- The Washington Times - Thursday, November 1, 2001

The train leaving Penn Station in Manhattan late Tuesday night lacked the usual number of passengers bound for Union Station in the District.
I have ridden this train a zillion times over the years, and usually it is a den of chatter, activity and the like. Hey, you, yeah you with the carry-on living room set, are you spatially challenged?
But this night, seven weeks after the atrocity of September 11, the train was almost lifeless, muted, distinctly different. It was, in a way, a tiny symbol of the incongruency tugging on America. The resolve to push ahead and do what we always have done now comes with qualifiers and contradictory admonishments. Do what you always have done, yes. But to do it, you must get there early in order to deal with the increased security measures.
It was a big night in the city that never sleeps. Michael Jordan was on West 33rd, playing in his first regular season game with the Wizards following his three-season retirement. The Yankees, the U.S. Steel of sports franchises, were over in the Bronx, going against the Diamondbacks in Game 3 of the World Series.
It was a night of fun and games.
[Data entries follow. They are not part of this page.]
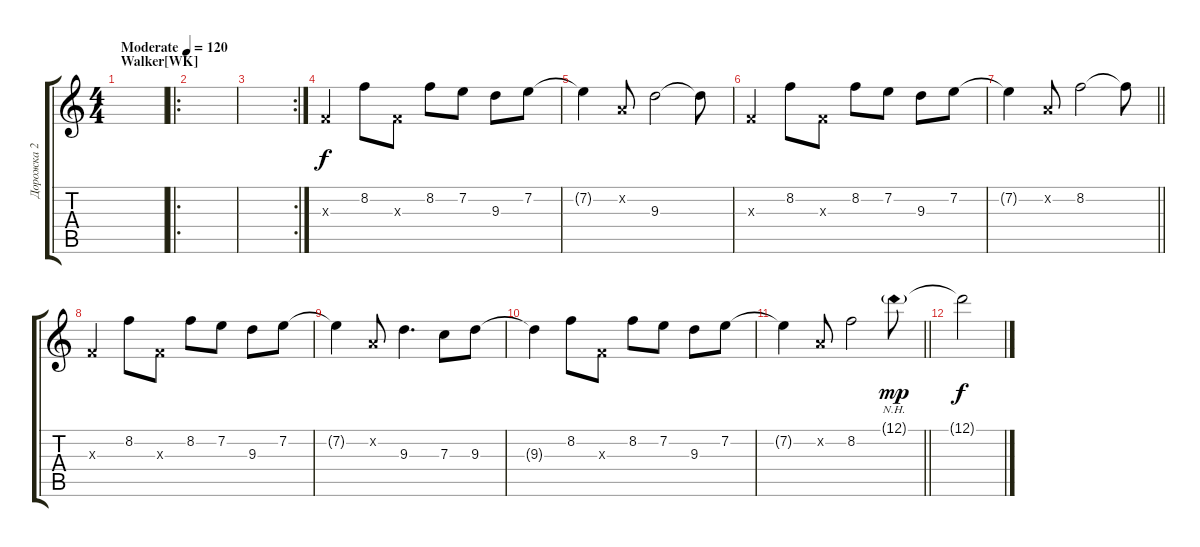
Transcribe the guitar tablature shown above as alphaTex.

\track ("Дорожка 2" "Дорожка 2") {instrument overdrivenguitar}
\staff {score tabs}
\tuning (D4 A3 F3 C3 G2 D2) {hide}
\ts (4 4)
\section ("" "Walker[WK]")
\tempo (120 "Moderate")
\clef g2
\ks c
|
\ro
|
\rc 2
|
0.3{x}.4 8.2.8 0.3{x}.8 8.2.8 7.2.8 9.3.8 7.2.8 |
7.2{t}.4 0.2{x}.8 9.3.2 9.3{t}.8 |
0.3{x}.4 8.2.8 0.3{x}.8 8.2.8 7.2.8 9.3.8 7.2.8 |
\barLineRight lightlight
7.2{t}.4 0.2{x}.8 8.2.2 8.2{t}.8 |
0.3{x}.4 8.2.8 0.3{x}.8 8.2.8 7.2.8 9.3.8 7.2.8 |
7.2{t}.4 0.2{x}.8 9.3.4{d} 7.3.8 9.3.8 |
9.3{t}.4 8.2.8 0.3{x}.8 8.2.8 7.2.8 9.3.8 7.2.8 |
\barLineRight lightlight
7.2{t}.4 0.2{x}.8 8.2.2 12.1{nh g}.8{dy mp} |
12.1{t}.2{dy f}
It also was a night to remember the fallen heroes of September 11 the firefighters, police officers, rescue personnel and civilians who perished on that awful Tuesday morning.
The juxtaposition was disorienting, the uplifting spirit of a game set against a funereal mood. A black patch might as well have been stitched to the red, white and blue. The terrorists have done that to us, taken a piece of us, undermined who we are incrementally, and they can't be eliminated soon enough.
Anthrax is their follow-up response. There is anthrax in the mailroom, anthrax on the brain, and anthrax here, there, seemingly everywhere. The two cities, New York and Washington, share more than their self-importance and a playful antagonism with one another. They share the open scars of Osama bin Laden's twisted obsession.
"We prove every time we show up at an NBA game that we are determined to live our lives," President Bush said by video before the game at Madison Square Garden.
This is the appeal that goes with the "return to normalcy," as it is defined down along the train tracks that connect the two population centers. There are no firm answers, only a lot of somber questions of where this is leading and how long it will take to eradicate the crazy ones and what evil could be next. The rules of engagement are much clearer on a ball field or basketball court.
One of the train conductors joked that it was a turban-free zone, and the few passengers could thank God for that. The stab at humor, however politically incorrect, was not intended to demean, really, just ease the hint of uneasiness beneath the surface.
The Justice Department has put America on high alert again, although no one is quite sure what this means or what the correct actions are. Be alert to what? The mail? The food? The water? The public transportation system?
Meanwhile, the U.S.-led bombing campaign continues in Afghanistan, while those so-called fierce warriors of the Taliban pick new hiding spots each day.
This is Thursday, so this must be the day the Taliban hide behind children. Tomorrow, they hide behind women, and Saturday, they hide inside their mosques. But they remain unequivocally fierce, even as they hide, according to all the instant experts showing up on the airwaves.
The blowhards in the media persist in shouting their insights to the masses, tapping into the uncertainty, pretending to have a clue.
Out in the real world, along the train tracks, it was an easy ride. One fellow, apparently exhausted, cut the quiet with his snoring. He was working hard, so hard that he woke himself on occasion.
The conductors mingled with one another in the cafe car, pushing their common-sense wisdom instead of their snacks.
Next stop: Union Station.
Is this the New World Order?
If so, it is going to take considerably more time to get acclimated to it.